*** Exercise data ***
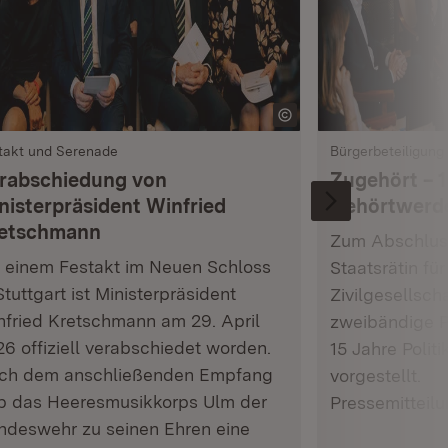
takt und Serenade
Bürgerbeteiligung
rabschiedung von
Zugehört – 1
nisterpräsident Winfried
Gehörtwerd
etschmann
Zum Abschluss
t einem Festakt im Neuen Schloss
Staatsrätin fü
Stuttgart ist Ministerpräsident
Zivilgesellsch
nfried Kretschmann am 29. April
zweibändige P
6 offiziell verabschiedet worden.
15 Jahre Polit
ch dem anschließenden Empfang
vorgestellt.
b das Heeresmusikkorps Ulm der
Pressemitteil
ndeswehr zu seinen Ehren eine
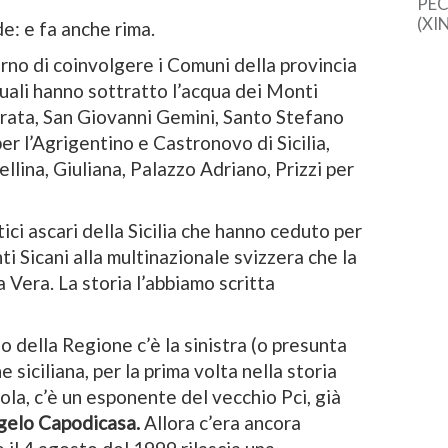
PEC
(XI
de: e fa anche rima.
cine
una 
rno di coinvolgere i Comuni della provincia
sem
quali hanno sottratto l’acqua dei Monti
dal
rata, San Giovanni Gemini, Santo Stefano
er l’Agrigentino e Castronovo di Sicilia,
llina, Giuliana, Palazzo Adriano, Prizzi per
ici ascari della Sicilia che hanno ceduto per
ti Sicani alla multinazionale svizzera che la
 Vera. La storia l’abbiamo scritta
:
 della Regione c’è la sinistra (o presunta
 siciliana, per la prima volta nella storia
ola, c’è un esponente del vecchio Pci, già
gelo Capodicasa.
Allora c’era ancora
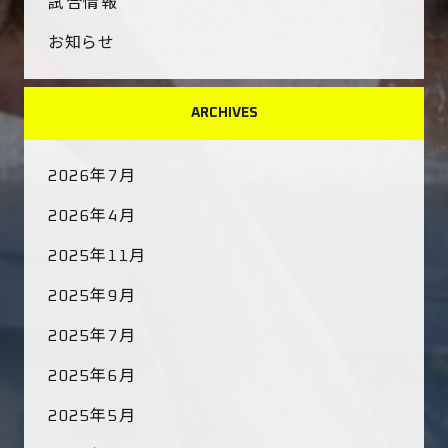
試合情報
お知らせ
ARCHIVES
2026年7月
2026年4月
2025年11月
2025年9月
2025年7月
2025年6月
2025年5月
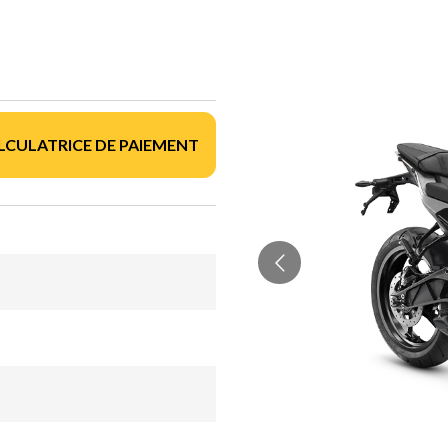
LCULATRICE DE PAIEMENT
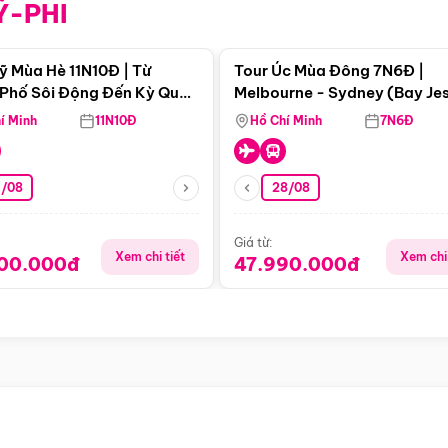
Ỹ-PHI
Điểm nổi bật
Điểm nổi
ỹ Mùa Hè 11N10Đ | Từ
Tour Úc Mùa Đông 7N6Đ |
Phố Sôi Động Đến Kỳ Quan
Melbourne - Sydney (Bay Je
Nhiên Mỹ
Airways)
í Minh
11N10Đ
Hồ Chí Minh
7N6Đ
4/08
28/08
Giá từ:
Xem chi tiết
Xem chi 
900.000đ
47.990.000đ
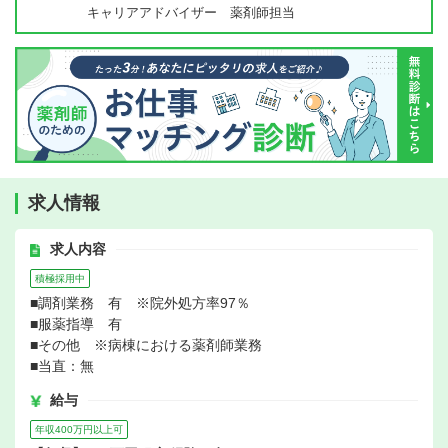
キャリアアドバイザー 薬剤師担当
求人情報
求人内容
積極採用中
■調剤業務 有 ※院外処方率97％
■服薬指導 有
■その他 ※病棟における薬剤師業務
■当直：無
給与
年収400万円以上可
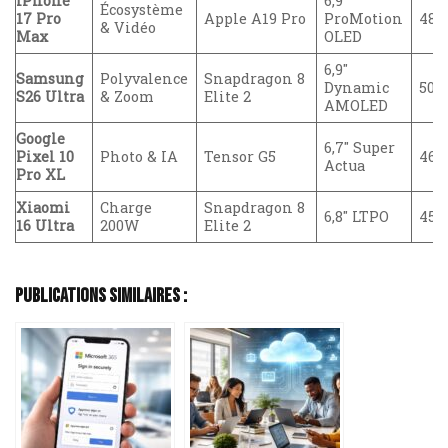
iPhone
6,9″
Écosystème
17 Pro
Apple A19 Pro
ProMotion
48
& Vidéo
Max
OLED
6,9″
Samsung
Polyvalence
Snapdragon 8
Dynamic
50
S26 Ultra
& Zoom
Elite 2
AMOLED
Google
6,7″ Super
Pixel 10
Photo & IA
Tensor G5
46
Actua
Pro XL
Xiaomi
Charge
Snapdragon 8
6,8″ LTPO
45
16 Ultra
200W
Elite 2
Publications Similaires :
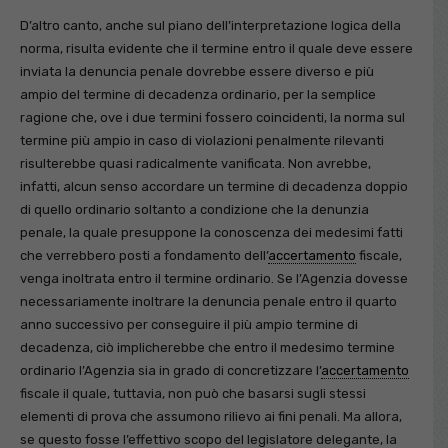
D’altro canto, anche sul piano dell’interpretazione logica della
norma, risulta evidente che il termine entro il quale deve essere
inviata la denuncia penale dovrebbe essere diverso e più
ampio del termine di decadenza ordinario, per la semplice
ragione che, ove i due termini fossero coincidenti, la norma sul
termine più ampio in caso di violazioni penalmente rilevanti
risulterebbe quasi radicalmente vanificata. Non avrebbe,
infatti, alcun senso accordare un termine di decadenza doppio
di quello ordinario soltanto a condizione che la denunzia
penale, la quale presuppone la conoscenza dei medesimi fatti
che verrebbero posti a fondamento dell’
accertamento
fiscale,
venga inoltrata entro il termine ordinario. Se l’Agenzia dovesse
necessariamente inoltrare la denuncia penale entro il quarto
anno successivo per conseguire il più ampio termine di
decadenza, ciò implicherebbe che entro il medesimo termine
ordinario l’Agenzia sia in grado di concretizzare l’
accertamento
fiscale il quale, tuttavia, non può che basarsi sugli stessi
elementi di prova che assumono rilievo ai fini penali. Ma allora,
se questo fosse l’effettivo scopo del legislatore delegante, la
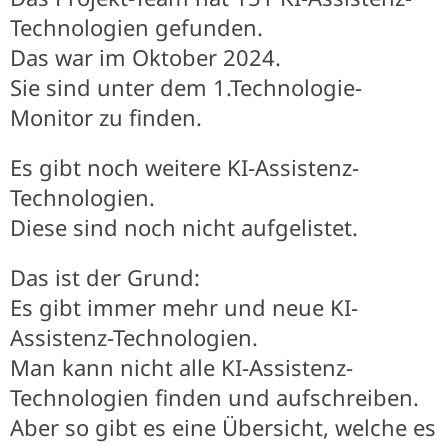
Technologien gefunden.
Das war im Oktober 2024.
Sie sind unter dem 1.Technologie-
Monitor zu finden.
Es gibt noch weitere KI-Assistenz-
Technologien.
Diese sind noch nicht aufgelistet.
Das ist der Grund:
Es gibt immer mehr und neue KI-
Assistenz-Technologien.
Man kann nicht alle KI-Assistenz-
Technologien finden und aufschreiben.
Aber so gibt es eine Übersicht, welche es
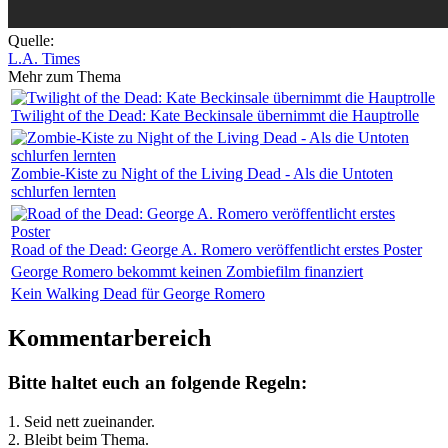
Quelle:
L.A. Times
Mehr zum Thema
Twilight of the Dead: Kate Beckinsale übernimmt die Hauptrolle
Zombie-Kiste zu Night of the Living Dead - Als die Untoten
schlurfen lernten
Road of the Dead: George A. Romero veröffentlicht erstes Poster
George Romero bekommt keinen Zombiefilm finanziert
Kein Walking Dead für George Romero
Kommentarbereich
Bitte haltet euch an folgende Regeln:
1. Seid nett zueinander.
2. Bleibt beim Thema.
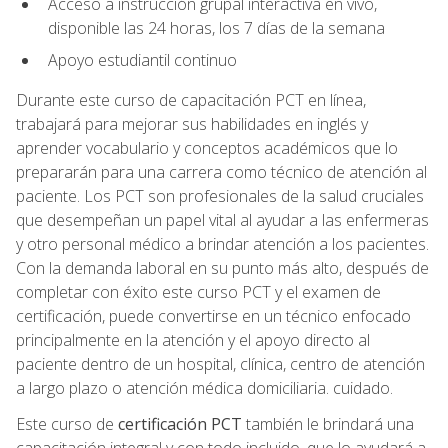
Acceso a instrucción grupal interactiva en vivo,
disponible las 24 horas, los 7 días de la semana
Apoyo estudiantil continuo
Durante este curso de capacitación PCT en línea,
trabajará para mejorar sus habilidades en inglés y
aprender vocabulario y conceptos académicos que lo
prepararán para una carrera como técnico de atención al
paciente. Los PCT son profesionales de la salud cruciales
que desempeñan un papel vital al ayudar a las enfermeras
y otro personal médico a brindar atención a los pacientes.
Con la demanda laboral en su punto más alto, después de
completar con éxito este curso PCT y el examen de
certificación, puede convertirse en un técnico enfocado
principalmente en la atención y el apoyo directo al
paciente dentro de un hospital, clínica, centro de atención
a largo plazo o atención médica domiciliaria. cuidado.
Este curso de
certificación PCT
también le brindará una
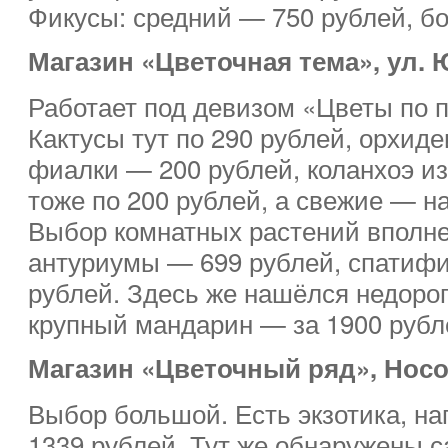
Фикусы: средний — 750 рублей, б
Магазин «Цветочная тема», ул. 
Работает под девизом «Цветы по 
Кактусы тут по 290 рублей, орхид
фиалки — 200 рублей, коланхоэ и
тоже по 200 рублей, а свежие — н
Выбор комнатных растений вполн
антуриумы — 699 рублей, спатиф
рублей. Здесь же нашёлся недорог
крупный мандарин — за 1900 рубл
Магазин «Цветочный ряд», Носо
Выбор большой. Есть экзотика, на
1339 рублей. Тут же обнаружены с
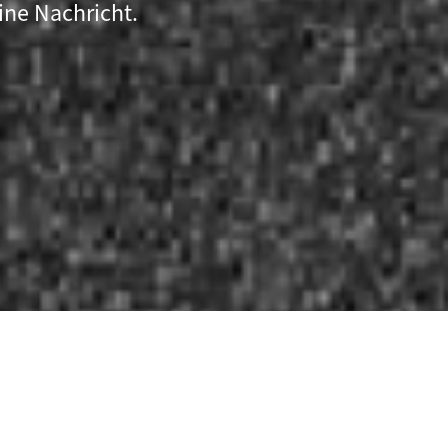
ine Nachricht.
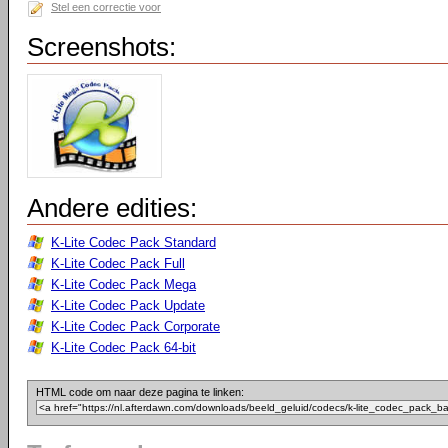
Stel een correctie voor
Screenshots:
Andere edities:
K-Lite Codec Pack Standard
K-Lite Codec Pack Full
K-Lite Codec Pack Mega
K-Lite Codec Pack Update
K-Lite Codec Pack Corporate
K-Lite Codec Pack 64-bit
HTML code om naar deze pagina te linken:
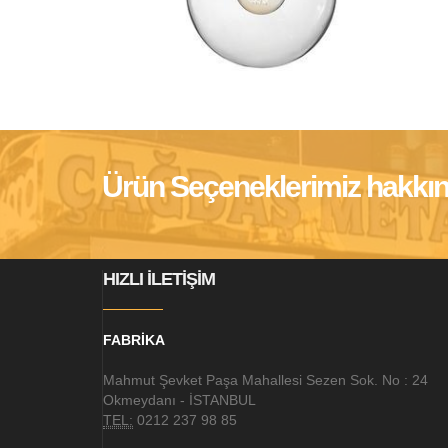
Ürün Seçeneklerimiz hakkında 
HIZLI İLETİŞİM
FABRİKA
Mahmut Şevket Paşa Mahallesi Sezen Sok. No : 24
Okmeydanı - İSTANBUL
TEL:
0212 237 98 85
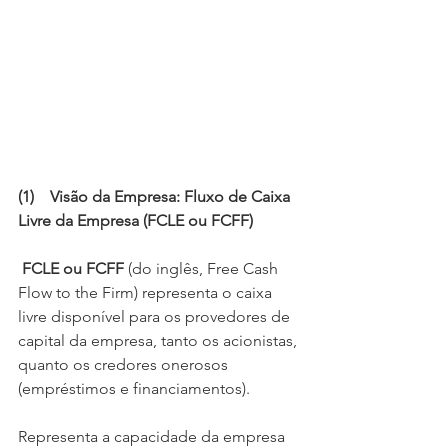
(1)    Visão da Empresa: Fluxo de Caixa 
Livre da Empresa (FCLE ou FCFF)
 FCLE ou FCFF 
(do inglês, Free Cash 
Flow to the Firm) representa o caixa 
livre disponível para os provedores de 
capital da empresa, tanto os acionistas, 
quanto os credores onerosos 
(empréstimos e financiamentos).
Representa a capacidade da empresa 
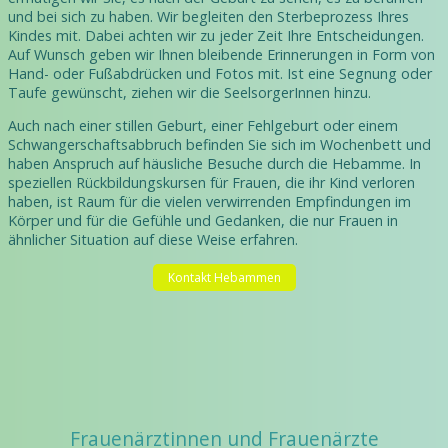
und bei sich zu haben. Wir begleiten den Sterbeprozess Ihres
Kindes mit. Dabei achten wir zu jeder Zeit Ihre Entscheidungen.
Auf Wunsch geben wir Ihnen bleibende Erinnerungen in Form von
Hand- oder Fußabdrücken und Fotos mit. Ist eine Segnung oder
Taufe gewünscht, ziehen wir die SeelsorgerInnen hinzu.
Auch nach einer stillen Geburt, einer Fehlgeburt oder einem
Schwangerschaftsabbruch befinden Sie sich im Wochenbett und
haben Anspruch auf häusliche Besuche durch die Hebamme. In
speziellen Rückbildungskursen für Frauen, die ihr Kind verloren
haben, ist Raum für die vielen verwirrenden Empfindungen im
Körper und für die Gefühle und Gedanken, die nur Frauen in
ähnlicher Situation auf diese Weise erfahren.
Kontakt Hebammen
Frauenärztinnen und Frauenärzte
*** End of Exercise data ***
* _Task statement_
Pull out each line of the data that contains the word "della", and list them in the order they appear.

* _Answer box_
rno di coinvolgere i Comuni della provincia
ici ascari della Sicilia che hanno ceduto per
 della Regione c’è la sinistra (o presunta
D’altro canto, anche sul piano dell’interpretazione logica della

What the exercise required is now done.